Abstract
Objective
To investigate the current situation of sleep status and examine its association with depression among counties in rural areas of Liaoning Province, China.
Methods
This cross-sectional study was conducted from January 2012 to August 2013 in Northeast China. A total of 11,276 subjects aged ≥35 years were surveyed and completed the Patient Health Questionnaire-9; each participant answered questions about their sleep duration.
Results
For individuals with a sleep time of ≤6, 6–7, 7–8, 8–9, and ≥9 h, the respective risk of depression was 10.8%, 3.7%, 2.6%, 2.7%, and 5.7% in subjects younger than 65 years old and 15.2%, 5.4%, 3.2%, 6.5%, and 8.6% in those 65 years old or older.
Conclusion
In the rural population of Liaoning Province, sleep duration and depression are closely related. Both short sleep and long sleep are risk factors for depression. Optimizing sleep status may contribute to good physical and mental health.
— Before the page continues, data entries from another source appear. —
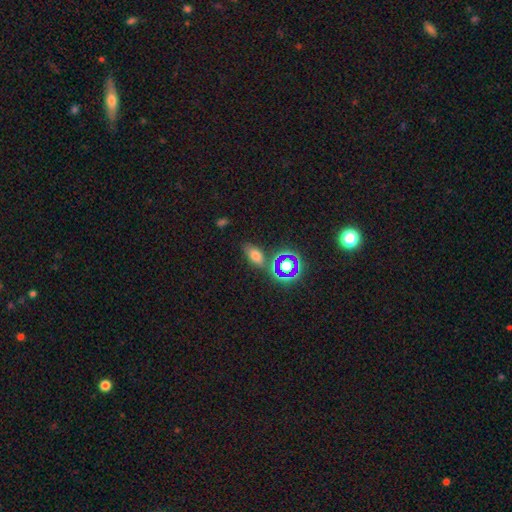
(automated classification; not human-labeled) Morphology: type=smooth (63%); roundness=in between (82%); merging=none (71%).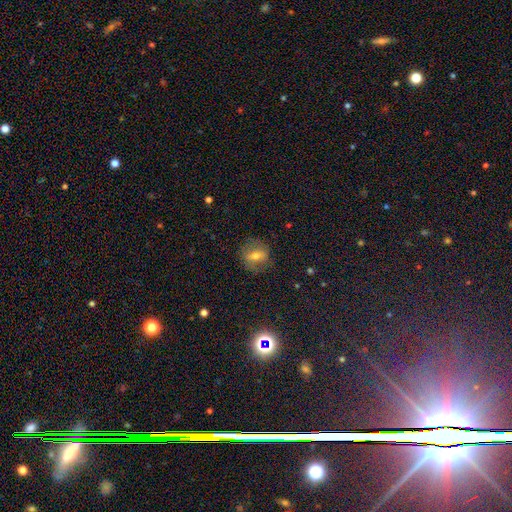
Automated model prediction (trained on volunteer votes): This is possibly a smooth galaxy (49%). Merging: clearly none (80%).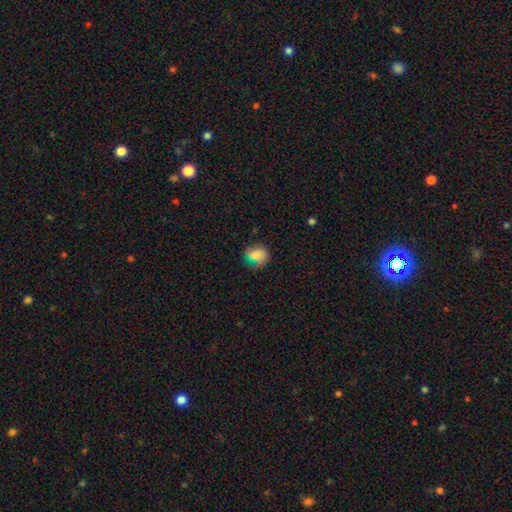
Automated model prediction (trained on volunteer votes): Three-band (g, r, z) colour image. It shows a smooth galaxy with no disk features (75%) that is round (73%). Merging: none (66%).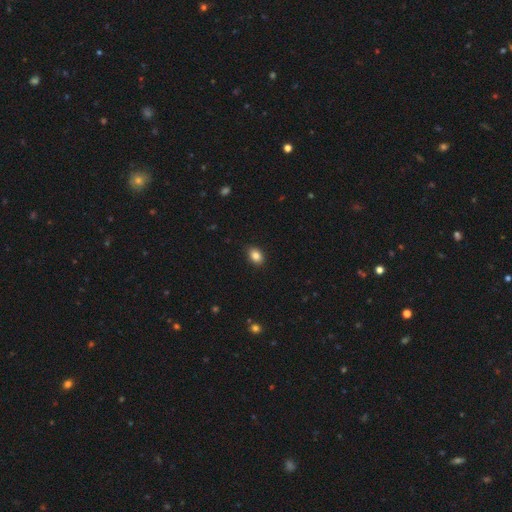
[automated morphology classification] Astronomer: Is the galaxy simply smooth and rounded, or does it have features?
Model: smooth — 85%.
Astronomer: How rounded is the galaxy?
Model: in between — 73%.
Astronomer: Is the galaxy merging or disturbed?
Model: none — 88%.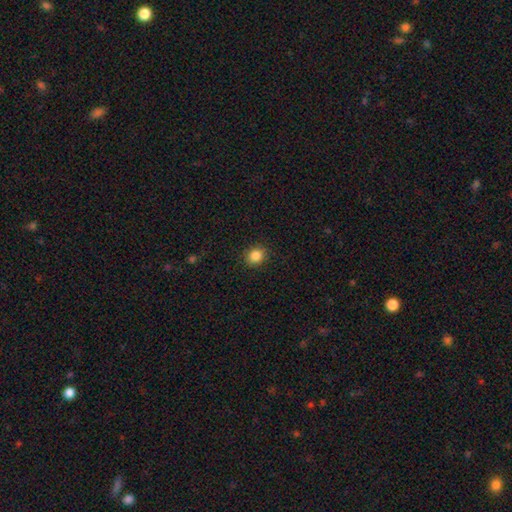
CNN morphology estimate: Smooth or featured? smooth (86%)
How rounded? round (77%)
Merging? none (90%)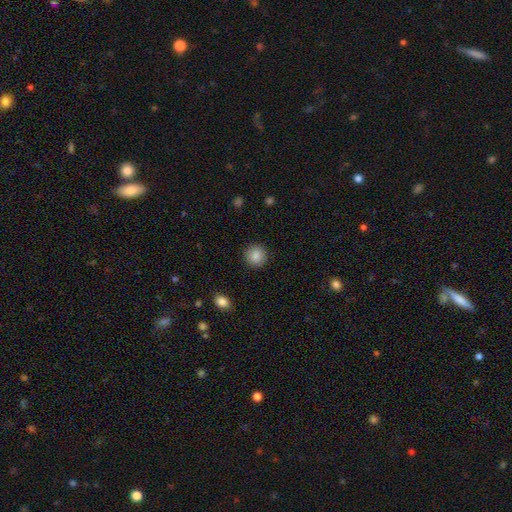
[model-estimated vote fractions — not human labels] Q: Smooth or featured?
A: smooth (87%); runner-up: star or artifact (9%)
Q: How rounded?
A: round (92%); runner-up: in between (7%)
Q: Merging?
A: none (91%); runner-up: minor disturbance (6%)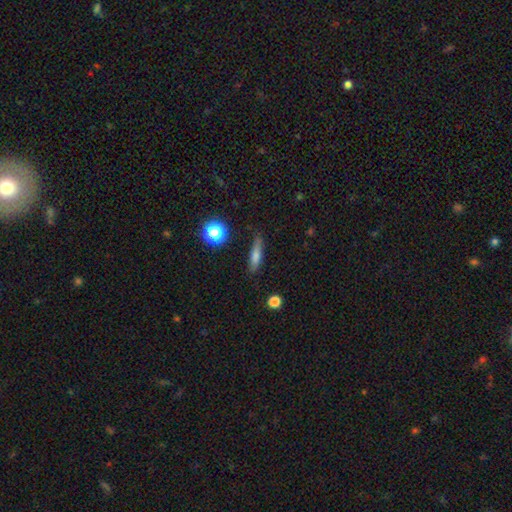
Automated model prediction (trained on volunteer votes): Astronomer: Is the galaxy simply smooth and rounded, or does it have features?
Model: smooth — 68%.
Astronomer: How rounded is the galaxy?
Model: cigar-shaped — 73%.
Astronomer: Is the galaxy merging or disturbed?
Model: none — 77%.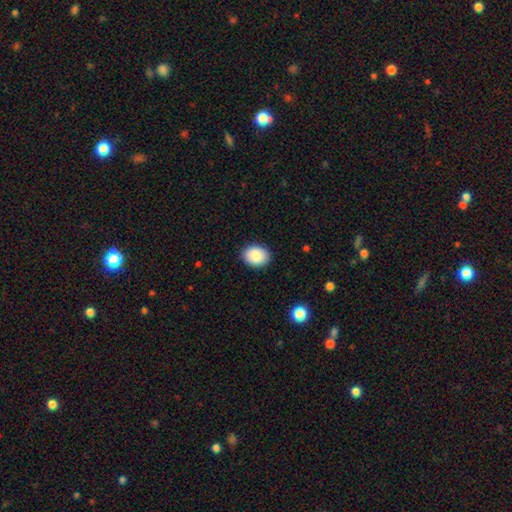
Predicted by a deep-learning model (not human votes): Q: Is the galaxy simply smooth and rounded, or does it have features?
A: smooth — 87%.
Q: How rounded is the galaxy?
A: in between — 61%.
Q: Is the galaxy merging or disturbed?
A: none — 89%.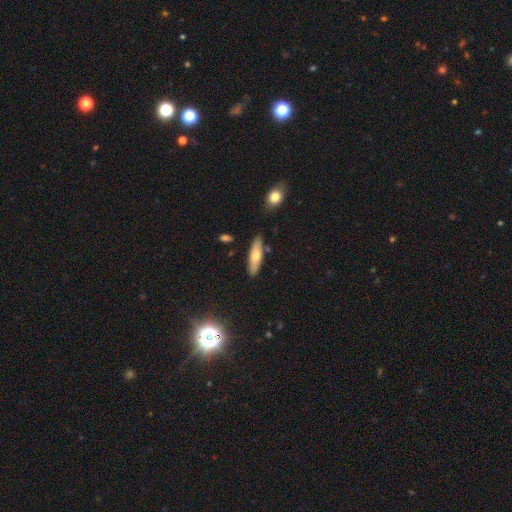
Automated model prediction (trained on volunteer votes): A smooth galaxy with no disk features (61%) that is cigar-shaped (57%). Merging: none (83%).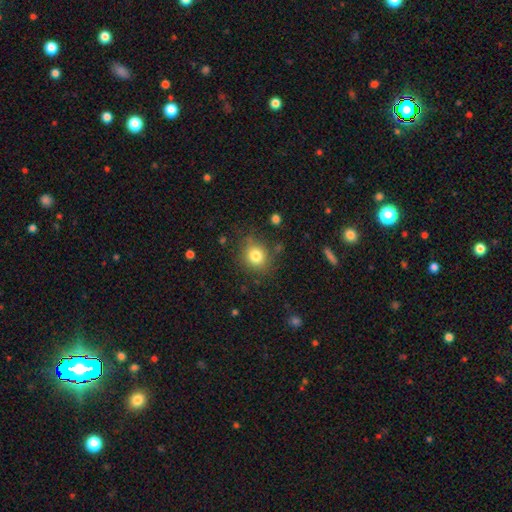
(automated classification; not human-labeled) Smooth or featured: smooth — 81% (star or artifact — 11%)
How rounded: round — 81% (in between — 18%)
Merging: none — 82% (minor disturbance — 11%)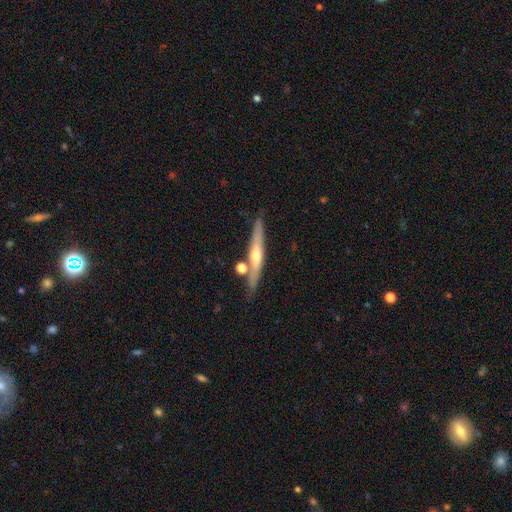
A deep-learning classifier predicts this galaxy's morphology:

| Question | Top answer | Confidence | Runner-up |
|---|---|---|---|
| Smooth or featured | featured or disk | 70% | smooth (24%) |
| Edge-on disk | yes | 95% | no (5%) |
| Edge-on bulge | rounded | 86% | none (11%) |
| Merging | none | 80% | minor disturbance (10%) |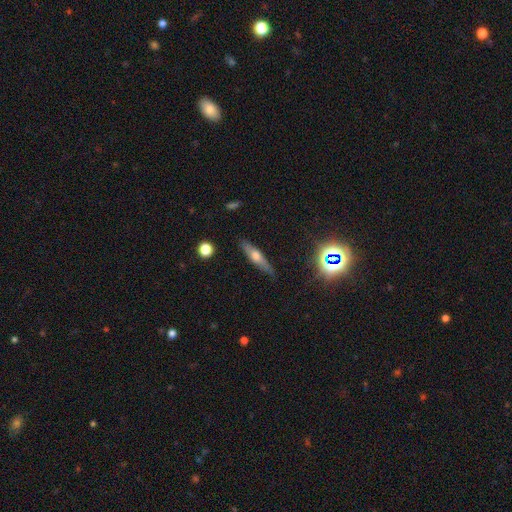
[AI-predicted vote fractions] A featured or disk galaxy (47%).

Vote fractions:
- Smooth or featured? featured or disk: 47% / smooth: 43% / star or artifact: 9%
- Merging? none: 83% / minor disturbance: 12% / major disturbance: 2% / merger: 2%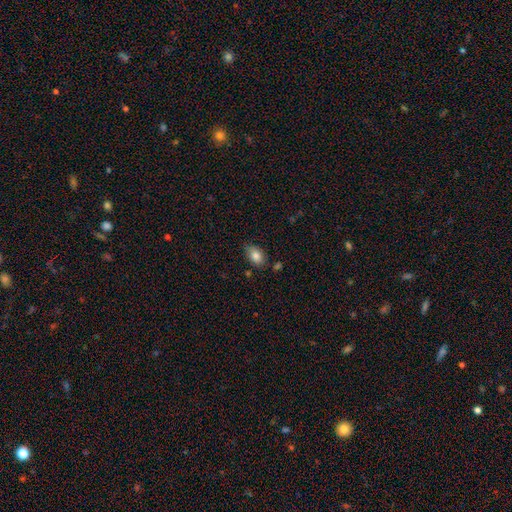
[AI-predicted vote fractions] This is clearly a smooth galaxy (83%). How rounded: clearly in between (85%). Merging: likely none (70%).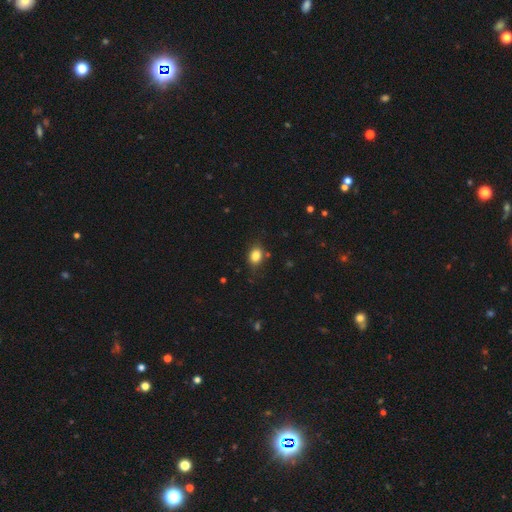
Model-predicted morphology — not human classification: Smooth or featured: smooth — 84% (star or artifact — 10%)
How rounded: in between — 68% (round — 31%)
Merging: none — 78% (minor disturbance — 16%)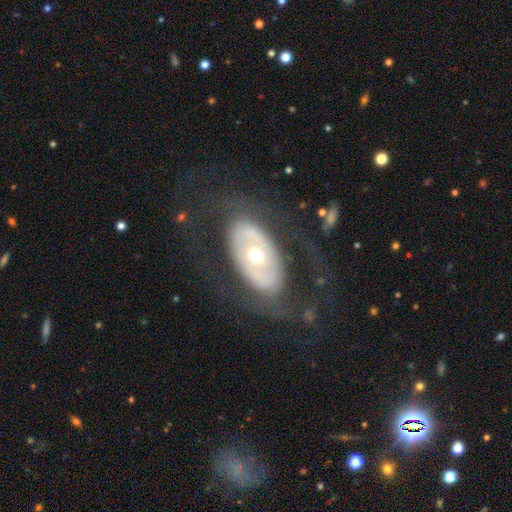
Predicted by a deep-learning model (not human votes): A featured or disk galaxy (67%) with no bar (75%), no spiral arms (69%) and a moderate central bulge (64%).

Vote fractions:
- Smooth or featured? featured or disk: 67% / smooth: 27% / star or artifact: 6%
- Edge-on disk? no: 90% / yes: 10%
- Bar? no: 75% / weak: 15% / strong: 11%
- Spiral arms? no: 69% / yes: 31%
- Bulge size? moderate: 64% / small: 28% / large: 6% / dominant: 1% / none: 1%
- Merging? none: 68% / major disturbance: 17% / minor disturbance: 14% / merger: 1%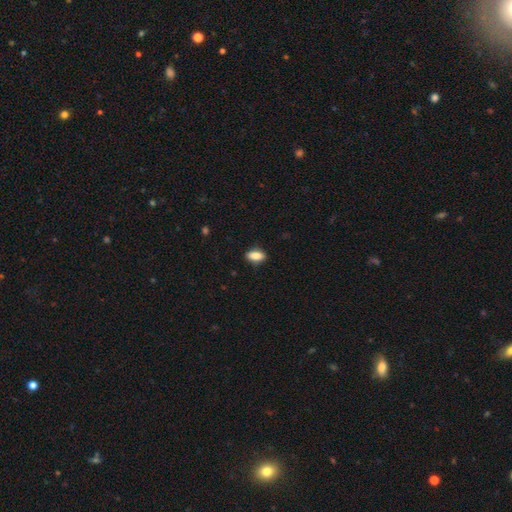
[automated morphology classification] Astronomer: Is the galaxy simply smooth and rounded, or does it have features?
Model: smooth — 84%.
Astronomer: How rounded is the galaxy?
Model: in between — 86%.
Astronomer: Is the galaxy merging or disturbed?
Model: none — 88%.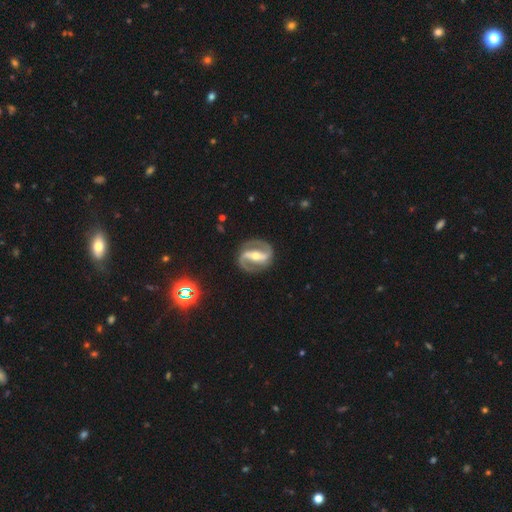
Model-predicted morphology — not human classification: type=featured or disk (91%); edge-on=no (97%); bar=strong (69%); spiral arms=yes (96%); winding=medium (54%); arm count=2 (93%); bulge=moderate (57%); merging=none (87%).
Keywords: Sleep time, depression, rural, cross-sectional study
Introduction
Sleep is an important part of life. It occupies approximately one-third of our life span and has been proven to be closely related to our health.1 A large amount of evidence indicates that sleep has a moderating effect on the nervous, endocrine, and cardiovascular systems.2 Additionally, a lack of sleep and hyperhypnosis can both increase the risk of developing diseases.3 Moreover, the core symptom of depression is a sleep disorder. Of patients with depression, 90% have insomnia, while a small subset experience drowsiness.4 The incidence rates of depression and anxiety are significantly higher in people with a sleep disorder than those in patients without one.5 Furthermore, there is a bidirectional connection between insomnia and depression.6 Insomnia aggravates depression, and depression negatively affects the quality of sleep, creating a vicious circle. In this study, we have surveyed Chinese rural residents in Liaoning Province and have explored the correlation between sleep duration and depression. In China, most of the population is rural, so research focusing on rural areas is urgently needed. This epidemiological survey of rural areas in northeast China is representative of the northern rural population of China and is the largest study on the rural population to date.
Methods
Study population
The study was conducted from January 2012 to August 2013 in Northeast China, and a representative subject pool of individuals aged ≥35 years was selected to describe the prevalence, incidence, and natural history of cardiovascular risk factors in rural areas of Liaoning Province. The study adopted a multi-stage, stratified, random cluster-sampling scheme. In the first stage, three counties (Dawa, Zhangwu, and Liaoyang County) were selected from the eastern, southern, and northern regions of Liaoning Province. In the second stage, one town was randomly selected from each county (yielding a total of three towns). In the third stage, 6–8 rural villages from each town were randomly selected (yielding a total of 26 rural villages). Participants with pregnancy, a malignant tumor, or a mental disorder were excluded from the present study. All of the eligible permanent residents aged ≥35 years from each village were invited to participate in the study (a total of 14,016 participants). In total, 11,956 participants agreed and completed the survey, with a response rate of 85.3%. In this report, only participants with a complete set of baseline data were analyzed, making a final sample size of 11,276 subjects. The sitting blood pressure (BP) was measured three times (with 5-min resting intervals) for each participant using a standardized electric sphygmomanometer, related medical histories were obtained using a standard questionnaire, and blood biochemical indices were collected. Fasting plasma glucose (FPG), total cholesterol (TC), low-density lipoprotein cholesterol (LDL-C), high-density lipoprotein cholesterol (HDL-C), triglyceride (TG), uric acid, hemoglobin, and other routine blood biochemical indexes were analyzed enzymatically on an autoanalyzer. All laboratory equipment was calibrated and blinded, and duplicate samples were used. For all participants, anthropometric measures were collected by trained personnel using standard protocols. The study was approved by the Ethics Committee of China Medical University (Shenyang, China). All procedures were performed in accordance with ethical standards. Written consent was obtained from all participants after they had been informed of the objectives, benefits, medical items, and confidentiality agreement of personal information. If the participants were illiterate, we obtained their written informed consents from their proxies.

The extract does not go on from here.